Prescott builds on the growth models of Solow and Swan, which assumes an aggregate production function with constant returns to scale, two inputs (labor and capital), constant supply of labor, and output that can be used for consumption or investment. He argues that this structure is not adequate to study business cycles because neither the employment or savings rate varies. To derive the determinants of employment level and the savings rate, Prescott looks at the household. In a world of uncertainty, the household attempts to maximize its expected discounted utility. The social optimum will be at the competitive equilibrium, assuming no externalities. Both the wage and the rental price of capital that households receive for their factors of production are a function of technology and the stock of capital.
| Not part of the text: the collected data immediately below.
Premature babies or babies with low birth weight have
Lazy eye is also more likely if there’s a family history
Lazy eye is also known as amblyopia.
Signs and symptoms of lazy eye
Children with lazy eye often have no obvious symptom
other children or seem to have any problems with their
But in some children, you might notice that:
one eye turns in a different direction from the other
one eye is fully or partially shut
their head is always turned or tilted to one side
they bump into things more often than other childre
On the other hand, firms seek profit maximization. To produce, firms try to rent labor and capital at low prices and sell their goods at higher prices. Knowing that household decisions depend on expectations of future prices with relation to the economy’s state (in terms of capital and technology) and that firms depend on the state of the economy as well, for equilibrium to occur: 1) the firm’s policy functions must be optimal given the pricing functions; 2) the household’s policy functions must be optimal given the pricing functions and level of future capital per capita; 3) all markets clear; and 4) expectations are rational. Leisure, and thus the number of hours of employment, will vary in equilibrium depending on expectations of future prices and wages.

As a last modification to his model. Prescott relaxes the assumption that technology shocks are identically and independently distributed random variables. This is necessary is technology shocks demonstrate high serial correlation.
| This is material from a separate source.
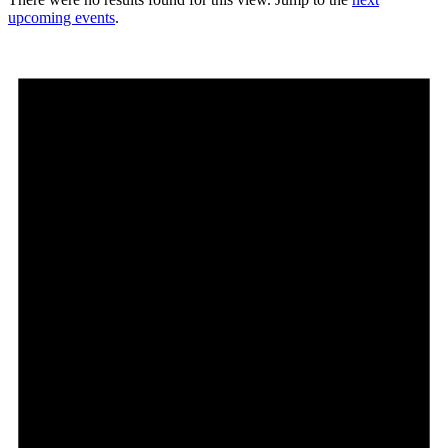
upcoming events
.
Using Data to Restrict the Growth Model

The strength of this model rests in the fact that it uses both growth and micro observations to determine production and utility functions. Its key parameters are the intertemporal and intratemporal elasticities of substitution, with the thesis that measures from aggregate series are consistent with those from panel data. One constraint on the growth model with respect to the production function is the fact that capital and labor shares of U.S. output have been relatively constant since the Korean War. An observation that restricts the the utility function is the fact that leisure per capita displays no trend despite real wages increasing steadily. With respect to technology, it has been found that developing countries experiencing strong technological shocks have also experienced similar fluctuations in their economies to those with no technological shocks.

The Nature of Technological Change

Solow defined technological change as changes in output minus the sum of changes in labor’s input times labor share plus the change in capital input times capital share. Prescott supplements this approach by accounting for measurement error.

Some Thoughts…

Not to fudge the rest of Prescott’s article, but he spends most of the remainder of his article comparing computer generated statistical results to the actual values of the post-Korean War U.S. economy. The predicted values of the simulations were found to be surprisingly close to the actual values.

I feel like I missed a major point in this article, but I don’t think I’m smart enough to make the connection. Something seems really unsatisfying about this article, because despite all of the claims that new-classical theory incorporates micro observations, I am still not sure what Prescott is saying about how rational actors react to technology shocks. What is a technology shock? Prescott doesn’t provide any examples of what this would look like. It seems too convenient to have all fluctuations in output be caused by changes in technology, a variable that cannot reliably be measured by any current data available (correct me if I’m wrong). Maybe I misunderstood the definition of technological change, but it seems like the definition itself seems to indicate that it reflect fluctuations in the economy. Is it so surprising for x to cause y, when by definition it does so? I know I have to be wrong. Correct me please!